CRÔNICA: Meia-noite na Mooca

avenida paulista

Era uma noite escura de profunda imensidão quando adentrei a passos largos uma padaria do bairro da Mooca, em São Paulo. O balcão sujo contrastava com o luminoso salão de onde podia se ver, ao fundo, três rapazes e uma moça que pareciam ter vindo de outra galáxia.

Miriam tinha um cabelo curtíssimo e usava uma calça boca de sino, com o cano molhado das poças de chuva das ruas. Raul vestia uma jaqueta estilo Elvis Presley e tinha uma barba imensa, onde guardava um inesperado cigarro. Edir gesticulava enquanto falava, e usava roupas largas, que disfarçavam sua gordura. Sérgio usava uma camiseta estampada com o Mickey preto e branco e uma calça que superava o umbigo.

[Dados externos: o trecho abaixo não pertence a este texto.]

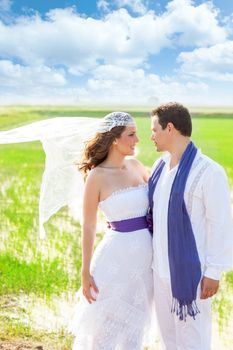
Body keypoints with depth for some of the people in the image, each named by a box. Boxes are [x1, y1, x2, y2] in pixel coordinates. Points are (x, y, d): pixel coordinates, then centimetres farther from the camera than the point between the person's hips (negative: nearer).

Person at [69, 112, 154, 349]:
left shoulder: (135, 165, 5)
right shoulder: (96, 176, -11)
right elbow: (88, 226, -7)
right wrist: (85, 272, -8)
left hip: (146, 254, 6)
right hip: (118, 254, -6)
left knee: (136, 322, 17)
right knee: (106, 323, 8)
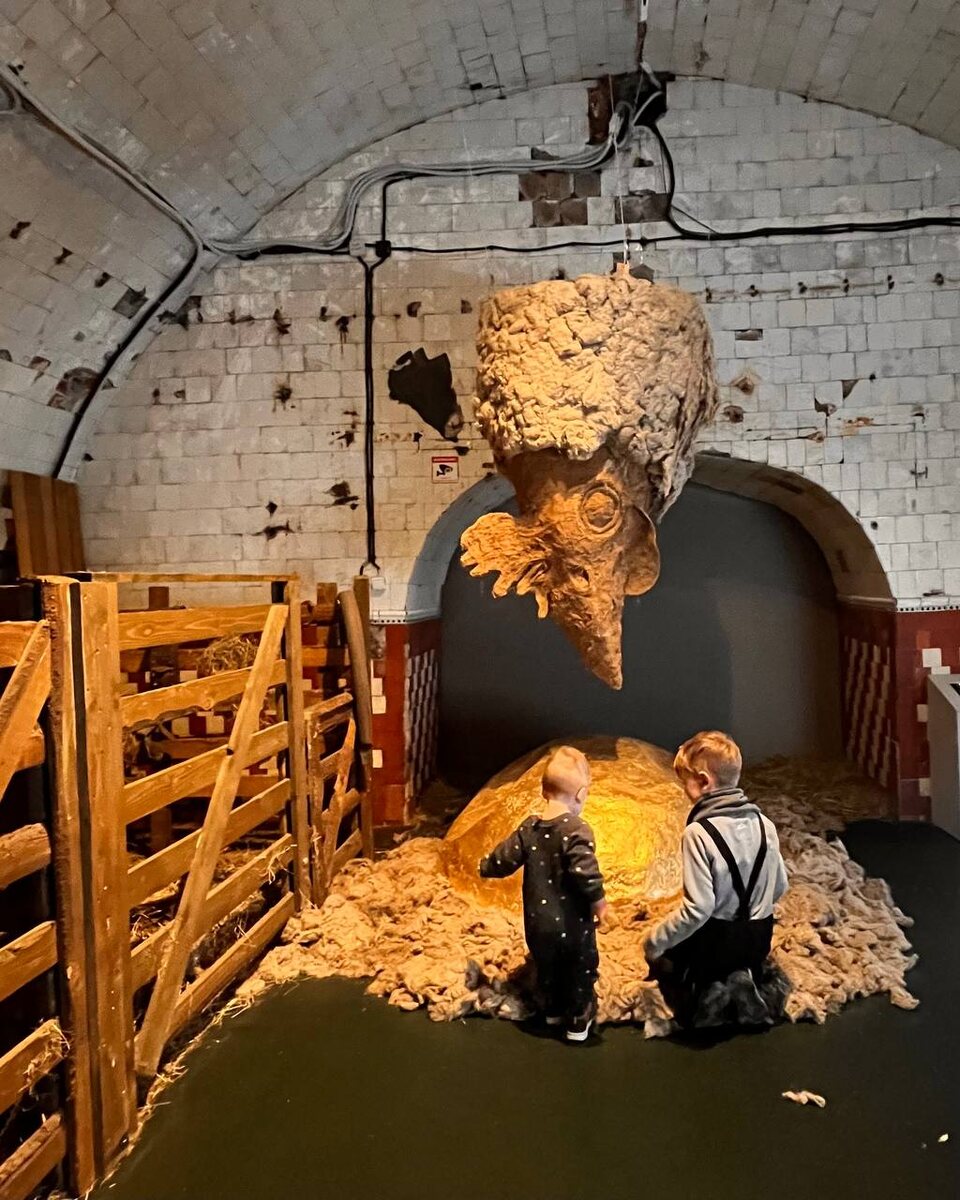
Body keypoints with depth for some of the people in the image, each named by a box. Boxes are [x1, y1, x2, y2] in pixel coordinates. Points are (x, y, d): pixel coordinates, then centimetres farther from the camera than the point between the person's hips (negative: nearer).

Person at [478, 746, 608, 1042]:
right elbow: (584, 870, -32)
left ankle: (553, 1011, 45)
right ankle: (578, 1022, 31)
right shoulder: (577, 829, -22)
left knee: (547, 968, 27)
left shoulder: (529, 828, -5)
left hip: (538, 923, 5)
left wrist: (485, 868, 22)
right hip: (572, 924, -5)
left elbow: (504, 859, 3)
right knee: (580, 971, 19)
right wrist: (597, 898, -17)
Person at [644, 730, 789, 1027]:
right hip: (758, 936, 5)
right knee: (741, 963, 34)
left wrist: (655, 941, -12)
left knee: (661, 960, 21)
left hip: (713, 939, -5)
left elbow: (698, 908, -25)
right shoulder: (764, 824, -6)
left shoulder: (699, 833, -25)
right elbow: (780, 887, 6)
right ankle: (742, 981, 9)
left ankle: (706, 991, 3)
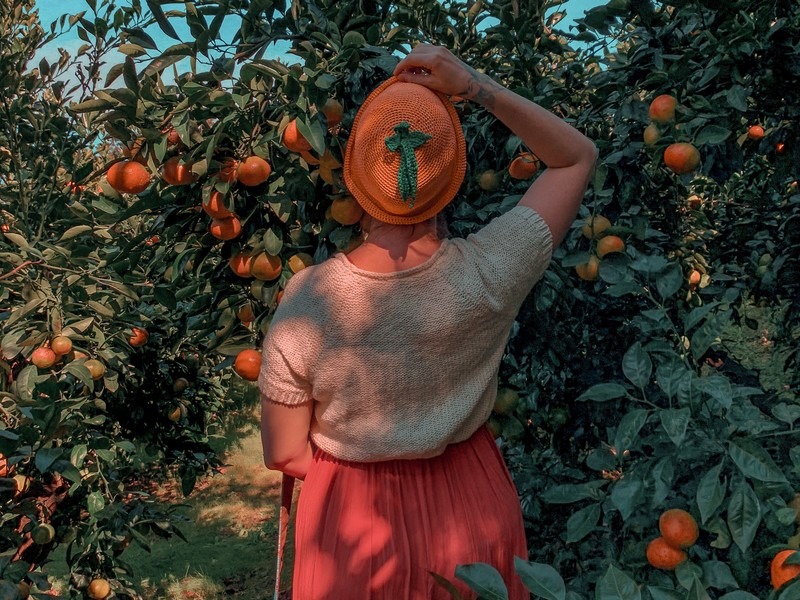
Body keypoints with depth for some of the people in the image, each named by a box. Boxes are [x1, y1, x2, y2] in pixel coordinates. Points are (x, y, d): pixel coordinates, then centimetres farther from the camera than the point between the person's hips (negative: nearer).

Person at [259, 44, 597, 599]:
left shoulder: (303, 305, -26)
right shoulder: (488, 276, -26)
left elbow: (284, 455, -12)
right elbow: (579, 157, -11)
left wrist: (355, 469, 6)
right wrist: (474, 86, -14)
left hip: (352, 521, 0)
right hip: (470, 509, 1)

No canto fundo do recinto, a luz do salão não alcançava, permitindo aos tais uma privacidade única que logo seria interrompida por mim. Aproximei-me do grupo e acendi um cigarro. Conversavam tão animadamente que não perceberam minha presença. Ao balcão, pedi um café e um pão na chapa. Raul, então, levantou-se e disse:

        – Bicho, que fome! Me descola um pedaço desse pãozinho.

Prontamente assenti com a cabeça e passei para ele o pratinho de vidro fosco. Miriam levantou-se, pegou uma caixinha de fósforo sobre o balcão e chamou-me para fazer parte da roda. Na caixinha, a moça começou a batucar, enquanto Sérgio cantarolava a letra de uma música que lia na palma da mão.

.O mundo parecia ter parado naquele momento. Queria eu ter uma câmera fotográfica e registrar aquela noite, mas só tinha uma caneta e um guardanapo, em que escrevi estas torpes linhas. Após madrugada adentro de papo-cabeça, nos despedimos. Meses depois, tive notícias dos quatro pelos jornais. Haviam formado uma sociedade.

 A Sociedade da Grã-Ordem Kavernista.